Quoting author Lewis Carroll, the Missouri University of Science and Technology chancellor Tuesday discussed the university’s plan to focus on providing a high return on investment (ROI) for S&T students, the employers that hire them, the university’s research partners and donors.
“Lewis Carroll said, ‘If you don’t know where you are going, any road will get you there,” said Cheryl B. Schrader in her State of the University address in the Leach Theatre of Castleman Hall on the S&T campus.
“At Missouri S&T, we know where we are going. We are focused on providing a top return on investment for our key customers,” she said. “And we know how we will get there: by providing extraordinary access to renowned expertise, services and experiential learning opportunities.”
The university’s strategic planning process, underway since July 2012, has involved thousands of students, faculty, staff, alumni, employers and research agency representatives along the way.
Each of the four campuses in the University of Missouri system is expected to complete a strategic plan that will guide its operations through the next five to seven years. The plans must be submitted by the campuses to the UM system by June 3, Schrader said.
Currently, Missouri S&T is developing its campus strategies for the UM system and next month, an implementation plan supported by a financial plan will be created, meaning a dollar amount will be associated with each goal, Schrader said.
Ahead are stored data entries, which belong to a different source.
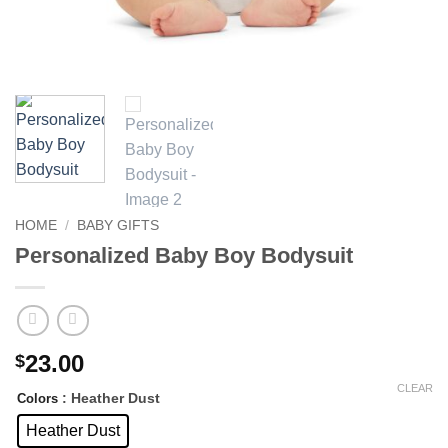
HOME
/
BABY GIFTS
Personalized Baby Boy Bodysuit
23.00
$
CLEAR
: Heather Dust
Colors
Heather Dust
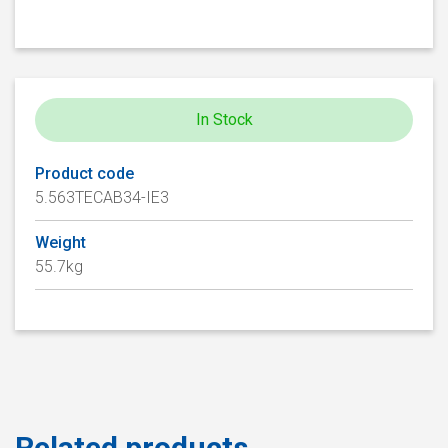
In Stock
Product code
5.563TECAB34-IE3
Weight
55.7kg
Related products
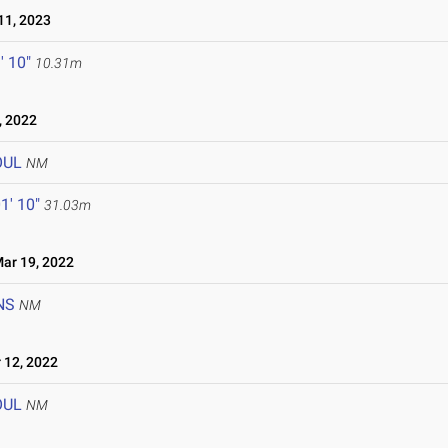
1, 2023
' 10"
10.31m
, 2022
OUL
NM
1' 10"
31.03m
r 19, 2022
NS
NM
12, 2022
OUL
NM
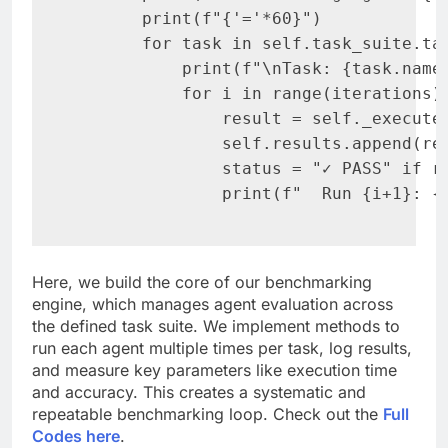
       print(f"{'='*60}")

       for task in self.task_suite.tas
           print(f"\nTask: {task.name}
           for i in range(iterations):
               result = self._execute_
               self.results.append(res
               status = "✓ PASS" if re
               print(f"  Run {i+1}: {
Here, we build the core of our benchmarking
engine, which manages agent evaluation across
the defined task suite. We implement methods to
run each agent multiple times per task, log results,
and measure key parameters like execution time
and accuracy. This creates a systematic and
repeatable benchmarking loop. Check out the
Full
Codes here
.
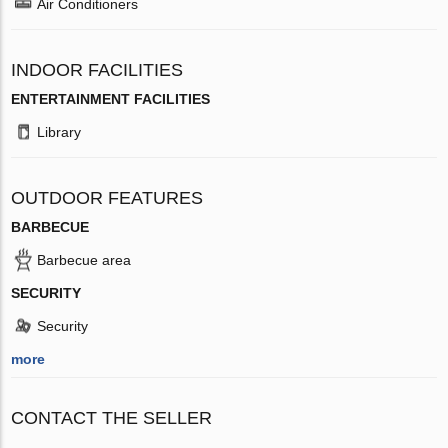
Air Conditioners
INDOOR FACILITIES
ENTERTAINMENT FACILITIES
Library
OUTDOOR FEATURES
BARBECUE
Barbecue area
SECURITY
Security
more
CONTACT THE SELLER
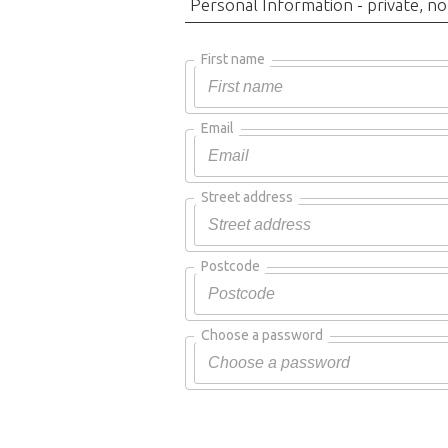
Personal Information - private, no
First name
Email
Street address
Postcode
Choose a password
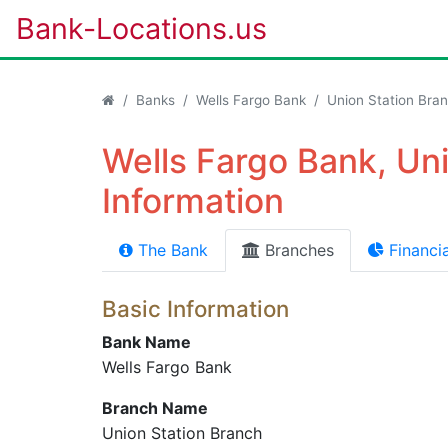
Bank-Locations.us
Banks
Wells Fargo Bank
Union Station Bra
Wells Fargo Bank, Un
Information
The Bank
Branches
Financia
Basic Information
Bank Name
Wells Fargo Bank
Branch Name
Union Station Branch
Noting that higher education is “at a crossroads,” Schrader said, “Higher education cannot expect to continue to do the things that placed us at the crossroads. Our campus strategy requires S&T to do things differently than we do now.”
Among the changes that S&T needs to do, according to Schrader, is less non-strategic hiring, less silo thinking and decision making and less non-focused, non-selective interactions and instead, offer more innovative and experiential learning opportunities, collaborate more within S&T and the UM system and better define and focus on the jobs done for key customers.
A keystone to the university’s strategy plan was to focus on providing high ROI to six customer groups: undergraduate students, research-based graduate students, distance and online students, research investors, employers, and donors.
As part of the strategic planning process, six separate customer-focused strategy statements were created and from those, an overall campus strategy statement was developed.
The 33-word strategy statement is as follows: “Missouri S&T will provide by 2020 a top return on investment among public research universities to students, employers, research partners and donors through extraordinary access to renowned expertise, services and experiential learning opportunities.”
Comparing strategy to a blueprint, road trip or game plan, Schrader pointed out that the strategy statement is not the same as a mission statement or a vision statement. Rather, it is “a means to an end,” as a blueprint is the means to achieving a dream home or a game plan is the means to achieving victory on the playing field.
The strategy statement consists of three sections:
n An objective, which Schrader described as a “specific, measurable and time-bound” goal. For S&T’s strategic statement, the objective is contained in the phrase, “Missouri S&T will provide by 2020 a top return on investment.”
n A scope, which “is the universe, if you will, of who we are competing against and will measure ourselves against, and the specific customer groups we will serve and bring the top ROI to.” For Missouri S&T, the competitors are other public research universities and the university’s six customer groups.
n The advantage, which equates to “what we offer that none of our competitors can,” is defined as “extraordinary access to renowned expertise, services and experiential learning opportunities,” Schrader said.
Four themes, many goals
The details of how Missouri S&T will carry out the strategic plan and measure it is still being worked out by S&T’s leaders in consultation with students, faculty, staff and others. However, competitors or comparators will be identified for each of the six customer groups, and specific goals (action items) will be identified for each of four themes. They are:
“Develop and inspire creative thinkers and leaders for lifelong success.” Goals related to this theme include requiring all Missouri S&T students to take part in some significant experiential activity before they graduate and foster innovation and creativity for faculty, staff and students.“Enhance reputation and raise visibility.” Goals related to this theme include employing transformative and focused hiring, including cluster hires, in selected areas of expertise to support best in class achievements, leveraging Missouri S&T as the STEM (science, technology, engineering and mathematics) hub of Missouri, and creating and implementing a communication and marketing plan to raise the visibility of the campus and convey S&T’s return on investment.“Achieve sustainable growth to ensure best return on investment.” Goals related to this theme include evaluating current academic programs and creating, modifying, eliminating or combining in order to ensure a relevant portfolio that supports Carnegie ranking as a national, research university, and centralizing corporate relations to improve service to existing partners and identifying and establishing new partnerships for the purpose of increasing/enhancing research, economic development, credit and non-credit education, philanthropy and the hiring of S&T graduates.“Increase and facilitate meaningful access to and interaction with renowned faculty, staff and services.” Goals related to this theme include creating a comprehensive distance and online education strategy, enhancing instructional labs and methods of delivering lab experiences and engaging in transformative doctoral student recruiting/retention and placement.